- Born: Hobart, Tasmania, Australia
- Education: University of Tasmania University of Florida
- Known for: Exercise physiology research
- Awards: Fellow of Exercise and Sports Science Australia Fellow of the American College of Sports Medicine
- Scientific career
- Fields: Clinical exercise physiology
- Workplaces: University of Queensland
- Doctoral advisor: Scott Powers

= Jeff Coombes =

Jeff Scott Coombes is an Australian academic and Professor of Clinical Exercise Physiology in the School of Human Movement and Nutrition Sciences at the University of Queensland. He is the National Director of the Exercise is Medicine Australia initiative. His research addresses the physiological effects of exercise, including high-intensity training, on physical fitness and health outcomes. According to institutional sources, his publications have been cited over 30,000 times and he has an H-index exceeding 90.

== Early life and education ==
Coombes attended St Virgil's College in Hobart, Tasmania from 1970 to 1982. He subsequently completed a four-year apprenticeship as a motor mechanic with the Hydro Electric Commission. He earned undergraduate degrees in applied sport science and physical education and later a research master's degree from the University of Tasmania. He obtained his PhD in exercise physiology at the University of Florida, under the supervision of Scott Powers. His doctoral research examined exercise training and antioxidant supplementation in relation to oxidative stress and cardiac function.
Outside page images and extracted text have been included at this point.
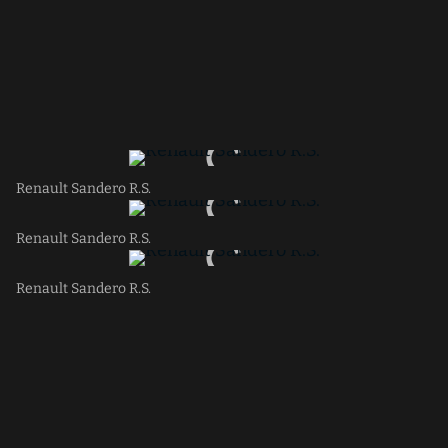
Renault Sandero R.S.
Renault Sandero R.S.
Renault Sandero R.S.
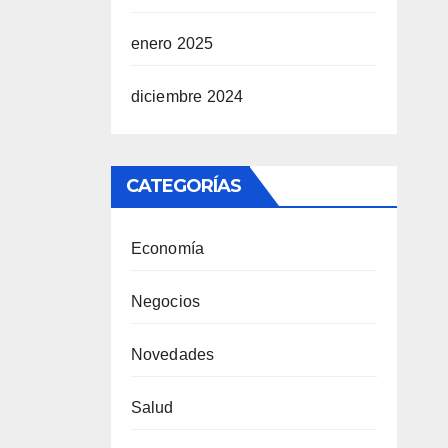
enero 2025
diciembre 2024
CATEGORÍAS
Economía
Negocios
Novedades
Salud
After his PhD, he held an academic position at the University of Tasmania for two years before joining the University of Queensland in 2000.

== Academic career ==
Coombes was promoted to Professor in the School of Human Movement and Nutrition Sciences at the University of Queensland in 2012. He is a Fellow of Exercise and Sports Science Australia (ESSA) and the American College of Sports Medicine (ACSM).

== Publications ==
Coombes has authored more than 400 peer-reviewed journal articles, nine book chapters, and several textbooks, including co-editing ESSA Student Manual for Health, Exercise and Sport Assessment and ESSA Student Manual for Exercise Prescription, Delivery and Adherence.

== Research ==
His research includes both human studies and basic science projects in biochemistry and physiology. Laboratory investigations address the cellular and molecular mechanisms of exercise, particularly in the cardiovascular and musculoskeletal systems. He has participated in large-scale clinical exercise intervention trials, published in medical journals, involving populations with conditions such as diabetes, cardiovascular disease, mild cognitive impairment, liver disease, chronic kidney disease, and older adults.

Findings from these trials have contributed to national position statements on exercise in relation to kidney disease, diabetes, hypertension, and pregnancy, which he co-authored. These documents have been used in policy and clinical guidance on exercise and health.

== Awards and recognition ==
Coombes has served as a chief investigator on research funding exceeding AU$20 million. Expertscape ranks him 2nd in Australia and 37th internationally for contributions to 'cardiorespiratory fitness' research, and 10th in Australia and 43rd internationally for 'exercise' research. He was listed among the Top 25 Influencers of Sport and Exercise Science in Australia by Exercise and Sport Science Australia. In 2014, he received the ESSA President's Award. He has also received institutional recognition for research and mentorship activities.